I may or may not have said before, but Old Red, brilliant as he may be, doesn’t have a leisure battery. I’d done a lot of reading online and had kind of expected that I would need one, seeing as it’s not usually a good idea to drain and charge your vehicle’s starter battery with any regularity. Sadly, I had fallen so in love with the big burgundy beast that I hadn’t even asked if he had one (foolish!), so I was in for a bit of a shock when I went to pick him up from the garage….but it seemed to be ok! The guys at the shop assured me that they (nor their customers) had suffered battery trouble while out in Old Red, and that I shouldn’t have any problems.

…and they were right! Sort of…

Red has a battery condition metre fixed into his wall, which allows you to operate the lights and water pump, whilst keeping an eye on how quickly the power is draining. In all the adventures I’ve had with Red so far, the light has stayed green, no matter how much music I’ve listened to, or phones I’ve charged. It was only after 7 months sat on the driveway, having the lights turned on and off periodically, that the light changed to red.

I was hoping that the runs to and from the garage, and the 60 mile trip to Loughborough would have charged the battery back up enough to keep us going for the whole weekend, but it seems that I hoped in vain. We played music from the moment we began setting up camp, charged both of our phones, had the lights on after dark, and generally revelled in electricity. The red light of doom was on before the first night was out, proving either that we hadn’t charged the battery enough or that it has dramatically dropped condition since last year…I don’t know which, but I hope it’s not the latter.

One thing to note is that when we pulled the phone charger out of the socket the light went back to green again. I’m guessing that this means the light came on to let us know the drain was too much? Later on, when we were a little less sober and were only using the lights, we took to switching the power to the van off and back on every time the light went red. This ‘cured’ the problem for a short while each time, but I probably wouldn’t recommend it as a way to extend battery power.

I didn’t think we had the room for a leisure battery (I hear they’re rather large), but as I said in my last post, we were lucky enough to meet a couple at Barefoot Festival who gave us some great advice on powering our van.

They had a leisure battery built into a wooden box, with all the points properly wired in and up to an 80w solar panel that they fixed onto the roof of their van. They stowed it all in the van when necessary, but when they were camped up they set it all up and ran not only their phone chargers and music system, but also powered a load of LED lights for their festival stall.

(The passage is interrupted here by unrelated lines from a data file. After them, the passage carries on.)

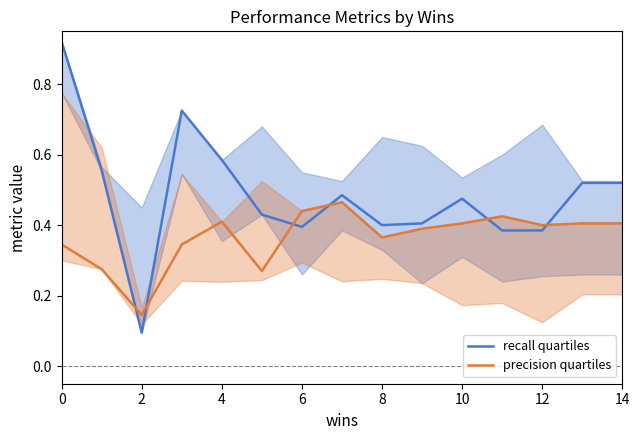

At 10, list the series in order from smallest to largest.

precision quartiles, recall quartiles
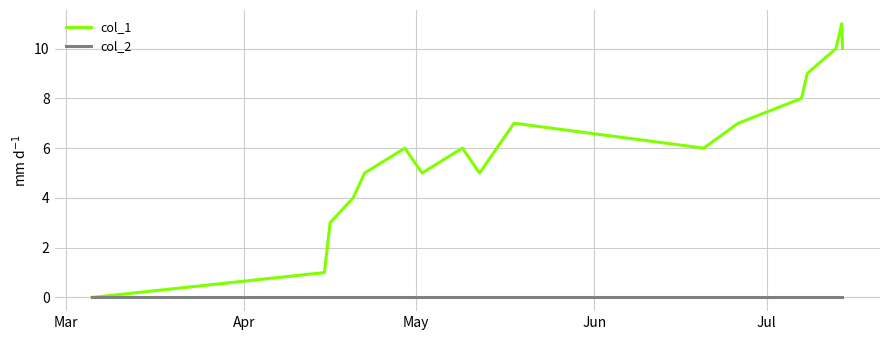

Which series has the largest total across all categories?

col_1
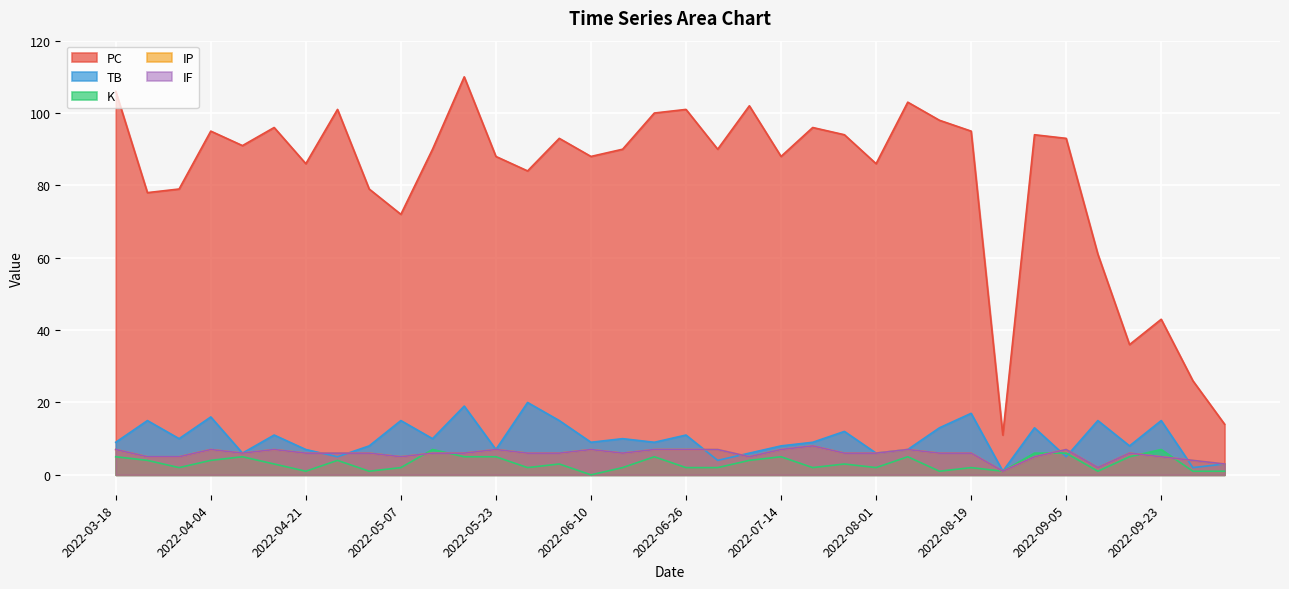

What is the difference between the maximum and second lowest values in the K series?

6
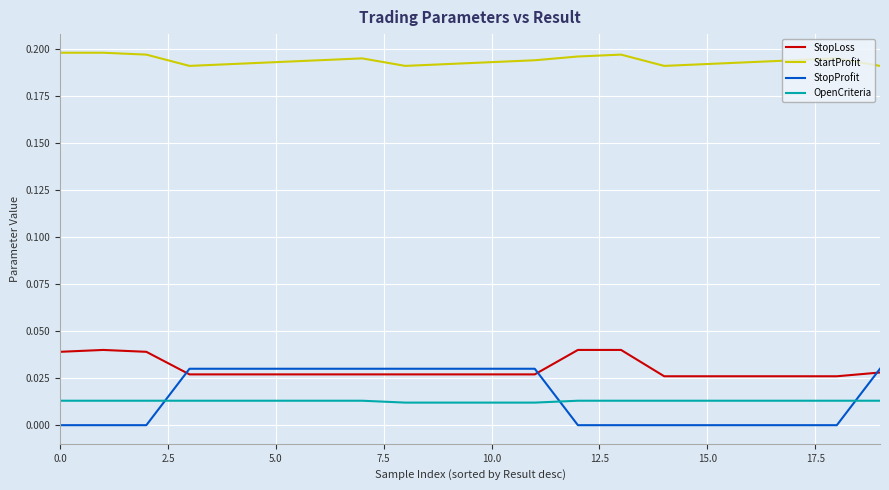

How many distinct data groups are displayed?

4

Hopefully we’ll get the chance to give Red a really really good run before the year is out so that we can test how well the battery recharges. If it turns out that it is in bad condition and won’t hold a charge, then at least we know there are options out there for a more reliable source of power. It’s going to cost us around £100 for a decent solar panel (hopefully they’ll be even cheaper by the time we get round to it) and a quick google search tells me that a battery will be around £60-100. All we (Luke) will need to do is build a box for it and wire the whole shebang up.